Stored data entries ::
-.-.-
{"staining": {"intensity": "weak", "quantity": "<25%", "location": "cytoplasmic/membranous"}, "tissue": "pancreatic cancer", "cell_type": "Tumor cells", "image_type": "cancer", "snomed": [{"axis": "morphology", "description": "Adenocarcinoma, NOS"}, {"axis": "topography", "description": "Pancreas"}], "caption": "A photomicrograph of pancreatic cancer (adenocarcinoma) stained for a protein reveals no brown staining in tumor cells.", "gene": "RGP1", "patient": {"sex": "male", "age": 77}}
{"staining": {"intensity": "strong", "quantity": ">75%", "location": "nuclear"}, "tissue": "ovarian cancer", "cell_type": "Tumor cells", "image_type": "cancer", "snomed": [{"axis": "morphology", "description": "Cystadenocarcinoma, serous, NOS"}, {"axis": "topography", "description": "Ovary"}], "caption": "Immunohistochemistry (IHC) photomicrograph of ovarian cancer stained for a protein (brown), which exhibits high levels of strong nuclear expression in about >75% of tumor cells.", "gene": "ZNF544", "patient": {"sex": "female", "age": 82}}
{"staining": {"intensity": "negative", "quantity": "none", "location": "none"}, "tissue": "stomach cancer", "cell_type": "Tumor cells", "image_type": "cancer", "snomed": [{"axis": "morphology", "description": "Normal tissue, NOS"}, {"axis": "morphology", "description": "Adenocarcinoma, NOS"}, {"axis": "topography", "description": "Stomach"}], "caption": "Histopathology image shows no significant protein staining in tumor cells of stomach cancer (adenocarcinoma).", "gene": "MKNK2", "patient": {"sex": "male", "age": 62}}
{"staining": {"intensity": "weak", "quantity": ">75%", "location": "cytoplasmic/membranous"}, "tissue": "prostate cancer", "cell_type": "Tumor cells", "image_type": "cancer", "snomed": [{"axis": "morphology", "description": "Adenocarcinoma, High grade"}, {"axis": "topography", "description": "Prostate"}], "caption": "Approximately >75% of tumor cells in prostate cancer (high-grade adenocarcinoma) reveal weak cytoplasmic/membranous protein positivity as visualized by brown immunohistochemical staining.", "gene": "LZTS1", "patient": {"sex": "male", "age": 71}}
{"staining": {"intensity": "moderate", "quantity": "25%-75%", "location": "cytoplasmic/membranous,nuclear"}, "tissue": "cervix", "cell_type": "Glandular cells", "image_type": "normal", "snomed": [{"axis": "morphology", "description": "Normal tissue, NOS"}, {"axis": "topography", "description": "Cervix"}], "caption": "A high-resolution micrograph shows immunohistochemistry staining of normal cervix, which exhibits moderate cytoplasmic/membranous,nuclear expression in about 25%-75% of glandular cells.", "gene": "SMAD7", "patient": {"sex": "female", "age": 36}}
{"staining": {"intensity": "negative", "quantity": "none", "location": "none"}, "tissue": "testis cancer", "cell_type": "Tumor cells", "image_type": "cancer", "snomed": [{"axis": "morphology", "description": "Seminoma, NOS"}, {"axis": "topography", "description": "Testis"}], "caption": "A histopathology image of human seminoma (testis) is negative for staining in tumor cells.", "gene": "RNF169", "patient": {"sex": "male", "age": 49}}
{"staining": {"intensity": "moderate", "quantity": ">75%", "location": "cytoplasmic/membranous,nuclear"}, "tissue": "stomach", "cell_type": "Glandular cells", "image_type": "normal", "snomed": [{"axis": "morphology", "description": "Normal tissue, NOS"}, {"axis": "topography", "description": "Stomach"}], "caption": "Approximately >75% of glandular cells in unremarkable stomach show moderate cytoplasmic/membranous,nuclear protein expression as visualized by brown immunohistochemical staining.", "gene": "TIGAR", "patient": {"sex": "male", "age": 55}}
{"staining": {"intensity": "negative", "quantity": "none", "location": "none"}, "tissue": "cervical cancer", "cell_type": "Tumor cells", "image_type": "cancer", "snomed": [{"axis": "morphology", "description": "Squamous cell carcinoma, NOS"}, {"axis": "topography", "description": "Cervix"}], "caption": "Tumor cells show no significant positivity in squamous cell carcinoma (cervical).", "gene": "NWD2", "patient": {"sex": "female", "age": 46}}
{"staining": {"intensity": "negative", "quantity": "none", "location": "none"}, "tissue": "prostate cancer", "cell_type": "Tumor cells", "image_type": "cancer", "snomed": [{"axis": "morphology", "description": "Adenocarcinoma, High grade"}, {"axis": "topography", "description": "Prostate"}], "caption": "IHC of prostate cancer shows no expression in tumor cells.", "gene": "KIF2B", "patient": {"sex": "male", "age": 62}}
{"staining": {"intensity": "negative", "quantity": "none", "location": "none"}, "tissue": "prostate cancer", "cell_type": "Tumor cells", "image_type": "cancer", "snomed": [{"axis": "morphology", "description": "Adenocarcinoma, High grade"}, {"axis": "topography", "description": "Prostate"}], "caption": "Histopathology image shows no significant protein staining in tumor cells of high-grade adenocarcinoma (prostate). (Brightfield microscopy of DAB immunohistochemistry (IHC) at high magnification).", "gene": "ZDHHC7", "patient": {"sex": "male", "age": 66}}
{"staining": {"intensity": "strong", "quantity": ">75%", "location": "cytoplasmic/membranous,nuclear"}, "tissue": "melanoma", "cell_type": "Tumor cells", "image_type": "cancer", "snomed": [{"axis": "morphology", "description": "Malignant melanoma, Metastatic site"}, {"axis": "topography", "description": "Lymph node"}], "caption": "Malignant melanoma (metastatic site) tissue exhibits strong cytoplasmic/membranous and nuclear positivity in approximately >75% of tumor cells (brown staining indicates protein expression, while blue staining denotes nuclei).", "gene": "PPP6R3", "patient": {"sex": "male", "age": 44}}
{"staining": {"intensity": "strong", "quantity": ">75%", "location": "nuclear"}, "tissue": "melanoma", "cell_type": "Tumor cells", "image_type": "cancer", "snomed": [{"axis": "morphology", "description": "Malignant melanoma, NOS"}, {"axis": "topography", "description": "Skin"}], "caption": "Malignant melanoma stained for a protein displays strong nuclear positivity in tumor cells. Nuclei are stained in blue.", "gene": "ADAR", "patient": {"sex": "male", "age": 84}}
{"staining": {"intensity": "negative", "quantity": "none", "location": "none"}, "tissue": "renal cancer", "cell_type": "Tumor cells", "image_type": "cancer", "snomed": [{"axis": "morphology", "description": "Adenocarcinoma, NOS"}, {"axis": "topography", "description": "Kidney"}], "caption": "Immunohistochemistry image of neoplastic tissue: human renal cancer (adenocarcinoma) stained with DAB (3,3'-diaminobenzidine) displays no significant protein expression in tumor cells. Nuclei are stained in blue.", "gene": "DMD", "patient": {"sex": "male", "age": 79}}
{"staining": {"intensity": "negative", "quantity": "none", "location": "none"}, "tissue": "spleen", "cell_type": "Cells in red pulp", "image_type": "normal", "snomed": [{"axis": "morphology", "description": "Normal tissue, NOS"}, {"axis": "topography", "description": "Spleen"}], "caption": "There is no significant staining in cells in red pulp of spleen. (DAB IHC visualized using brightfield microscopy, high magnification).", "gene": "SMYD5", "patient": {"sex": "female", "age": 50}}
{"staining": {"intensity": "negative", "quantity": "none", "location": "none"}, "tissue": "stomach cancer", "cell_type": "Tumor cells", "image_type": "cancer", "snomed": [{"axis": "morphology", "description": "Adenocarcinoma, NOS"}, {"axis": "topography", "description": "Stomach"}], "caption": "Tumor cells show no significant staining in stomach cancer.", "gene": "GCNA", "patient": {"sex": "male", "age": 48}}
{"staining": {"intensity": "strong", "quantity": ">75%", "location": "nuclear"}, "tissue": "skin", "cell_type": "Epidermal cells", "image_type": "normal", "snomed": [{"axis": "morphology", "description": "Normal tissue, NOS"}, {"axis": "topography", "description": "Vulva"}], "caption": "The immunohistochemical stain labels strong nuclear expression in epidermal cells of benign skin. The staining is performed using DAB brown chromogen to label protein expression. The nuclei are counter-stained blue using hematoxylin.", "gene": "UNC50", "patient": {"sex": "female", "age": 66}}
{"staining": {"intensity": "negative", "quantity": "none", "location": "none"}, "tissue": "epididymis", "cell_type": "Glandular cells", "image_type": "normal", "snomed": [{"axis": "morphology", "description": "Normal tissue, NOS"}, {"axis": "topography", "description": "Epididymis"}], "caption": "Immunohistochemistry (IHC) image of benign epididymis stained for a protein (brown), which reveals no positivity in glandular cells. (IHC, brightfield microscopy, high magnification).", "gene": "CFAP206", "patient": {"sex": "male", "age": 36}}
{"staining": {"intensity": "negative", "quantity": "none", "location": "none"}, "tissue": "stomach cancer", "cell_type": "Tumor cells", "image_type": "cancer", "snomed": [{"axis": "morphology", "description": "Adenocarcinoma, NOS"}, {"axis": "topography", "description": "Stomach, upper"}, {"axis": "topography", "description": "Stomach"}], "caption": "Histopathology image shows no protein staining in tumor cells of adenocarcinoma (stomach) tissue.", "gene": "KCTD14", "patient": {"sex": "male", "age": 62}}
-.-.-
EXERCISE DETAILS :: Your answer should be the lines above that contain the word "magnification", copied out.

FINAL ANSWER ::
{"staining": {"intensity": "negative", "quantity": "none", "location": "none"}, "tissue": "prostate cancer", "cell_type": "Tumor cells", "image_type": "cancer", "snomed": [{"axis": "morphology", "description": "Adenocarcinoma, High grade"}, {"axis": "topography", "description": "Prostate"}], "caption": "Histopathology image shows no significant protein staining in tumor cells of high-grade adenocarcinoma (prostate). (Brightfield microscopy of DAB immunohistochemistry (IHC) at high magnification).", "gene": "ZDHHC7", "patient": {"sex": "male", "age": 66}}
{"staining": {"intensity": "negative", "quantity": "none", "location": "none"}, "tissue": "spleen", "cell_type": "Cells in red pulp", "image_type": "normal", "snomed": [{"axis": "morphology", "description": "Normal tissue, NOS"}, {"axis": "topography", "description": "Spleen"}], "caption": "There is no significant staining in cells in red pulp of spleen. (DAB IHC visualized using brightfield microscopy, high magnification).", "gene": "SMYD5", "patient": {"sex": "female", "age": 50}}
{"staining": {"intensity": "negative", "quantity": "none", "location": "none"}, "tissue": "epididymis", "cell_type": "Glandular cells", "image_type": "normal", "snomed": [{"axis": "morphology", "description": "Normal tissue, NOS"}, {"axis": "topography", "description": "Epididymis"}], "caption": "Immunohistochemistry (IHC) image of benign epididymis stained for a protein (brown), which reveals no positivity in glandular cells. (IHC, brightfield microscopy, high magnification).", "gene": "CFAP206", "patient": {"sex": "male", "age": 36}}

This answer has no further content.